- **Page text**:
Rob Collie (00:51:11): You said something like, "Well, let me, let me tell you how this works. Customers trade us money for us to solve problems for them, we don't get to make our problems their problems, that's not how this relationship works." Do you remember saying that? Is that something you say frequently or was that a one off that I snapshotted have been parroting ever since?
Dave Gainer (00:51:33): I don't know if I use that phrase a bunch, I read something a while ago that's sort of similar. I think it was off Twitter or something like this, but the comment was, the easiest companies to disrupt to the ones that put the needs of their strategy ahead of their needs of their customers. And so I don't say that to people that I think it's just a good way to frame, we've got to organize these things around customer success, not around what's personally valuable to us. In my role now, I'm trying to get a bunch of smart, creative people organized around making customers successful. We really try and actually use data for that. When you and I were PMs back in the day, we were hired to make could bunch of decisions in the absence of information. But when I was hired at the company, one of the very first things I always did is we did a bunch of customer research, because we needed to sort of understand how customers were using the product was working on.
Dave Gainer (00:52:21): And so what did we do? We wrote out a bunch of questions, we typed them up, and then we printed off 10,000 copies and paid someone to put 10,000 copies in envelopes, and sent them out to the world, and we got about a thousand of them back. The internet was just sort of a thing that was coming along, and so that was the state of the art on how you collected information. So if that's the best information you have, you have to go find people like Rob and Dave that can take very complete information and try and figure things out, and design some things and ship them, and hope it works out. You've talked about you ship things, then you get feedback five years from now. Like that's not at all what we do anymore, and my joke is, it used to be our job was to try and figure out things because we had no information, now our job is not to do that.

- **Written task 1**: In the transcript, how many of the 10,000 mailed questionnaires came back?
- **Written task 2**: Reproduce the part of the transcript starting at "Dave Gainer (00:52:21): And" and ending at "to do that.".

- **Given information**:
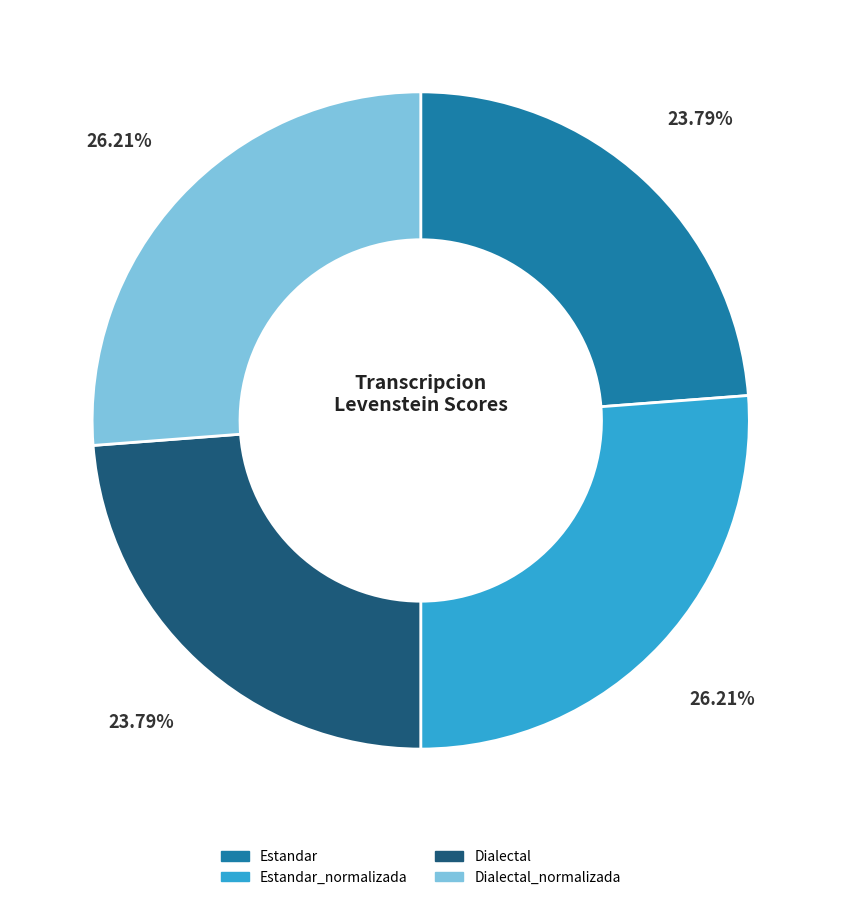

Does any single category account for the majority?

No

- **Answer area 1**: About a thousand of them came back.

- **Answer area 2**:
Dave Gainer (00:52:21): And so what did we do? We wrote out a bunch of questions, we typed them up, and then we printed off 10,000 copies and paid someone to put 10,000 copies in envelopes, and sent them out to the world, and we got about a thousand of them back. The internet was just sort of a thing that was coming along, and so that was the state of the art on how you collected information. So if that's the best information you have, you have to go find people like Rob and Dave that can take very complete information and try and figure things out, and design some things and ship them, and hope it works out. You've talked about you ship things, then you get feedback five years from now. Like that's not at all what we do anymore, and my joke is, it used to be our job was to try and figure out things because we had no information, now our job is not to do that.